Each joint’s velocity of exoskeleton arm is about 60 rpm. Moreover, there levels of safety were implemented. For mechanical safety, the arm was designed to be moved within the range of −90° to 90°. For electrical safety, the large emergency switch was added to stop all servo motors’ motions if it is pressed. For software safety, limited joint’s angle command was implemented. Furthermore, the admittance control and gravity compensation were implemented so that the robot arm could be controlled to move accordingly with the forces exerting from the user. However, this active mode were not conducted at this time due to safety issue.

5 Conclusions

The 4-DOF robotic exoskeleton arm was designed and built at the Institute of Field Robotics, King Mongkut’s University of Technology Thonburi. This exoskeleton arm is used as an assistive device which reduce the workload of the physiotherapist during rehabilitation of the stroke patient for recovering the motor skill. Therefore, this robot arm can rotate cover the normal range of human’s joint motion. The arm can be configured by rotating joint 2 about 180° for the use of right or left arm. This proposed system has two control modes which are active and passive modes. In this current implementation, the passive mode was conducted to move the human model to anywhere in the robot’s workspace.
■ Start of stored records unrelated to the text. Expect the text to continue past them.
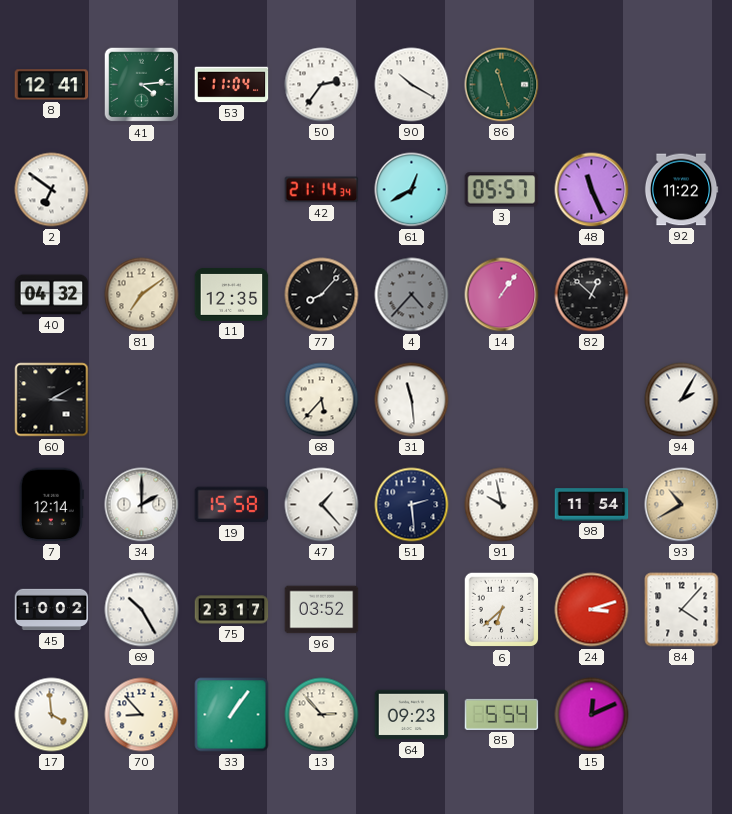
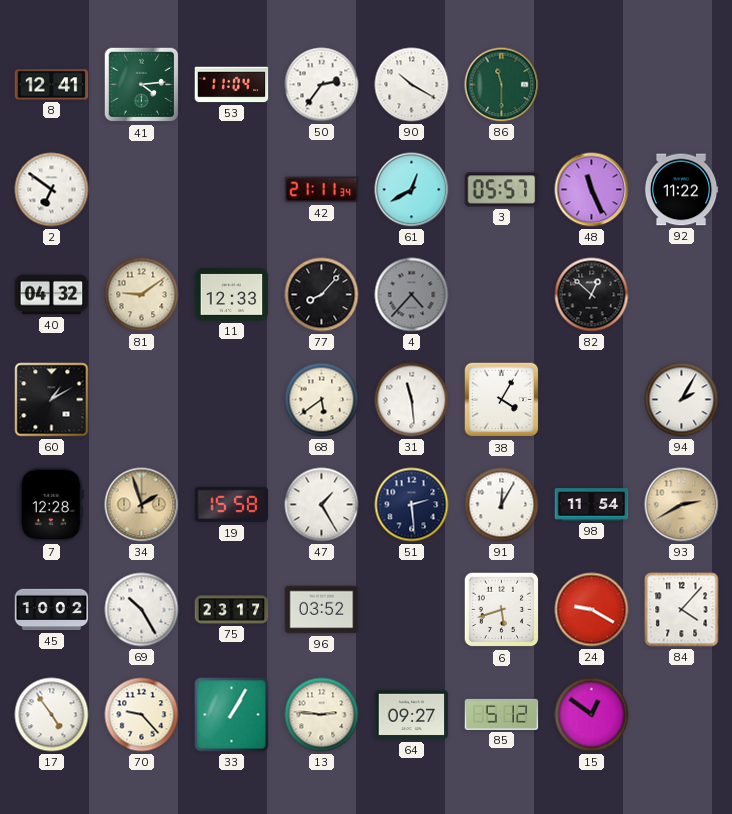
86: 11:27 -> 11:30
42: 21:14 -> 21:11
81: 7:09 -> 9:09
11: 12:35 -> 12:33
14: 1:06 -> none
60: 3:10 -> 1:10
68: 5:37 -> 5:39
38: none -> 4:05
7: 12:14 -> 12:28
34: 2:00 -> 1:57
34 dial: white -> champagne
47: 1:23 -> 1:25
91: 9:58 -> 12:05
93: 10:40 -> 2:40
6: 6:38 -> 5:42
24: 3:12 -> 9:20
17: 3:59 -> 4:54
70: 8:53 -> 9:23
33: 1:06 -> 1:05
13: 2:53 -> 2:46
64: 09:23 -> 09:27
85: 5:54 -> 5:12
15: 12:11 -> 12:51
For safety issue, the active mode was not conducted since it requires the real human to wear and move the exoskeleton arm around in the workspace. However, all force control and gravity compensation are ready for this system. In addition, the virtual environment rendered by the Unity engine was generated and integrated with this system. It can display computer graphics of virtual arm and objects through the computer display and 3D stereoscopic image through the Oculus Rift display. The 3D graphics manager can generate different scenes for any specific task.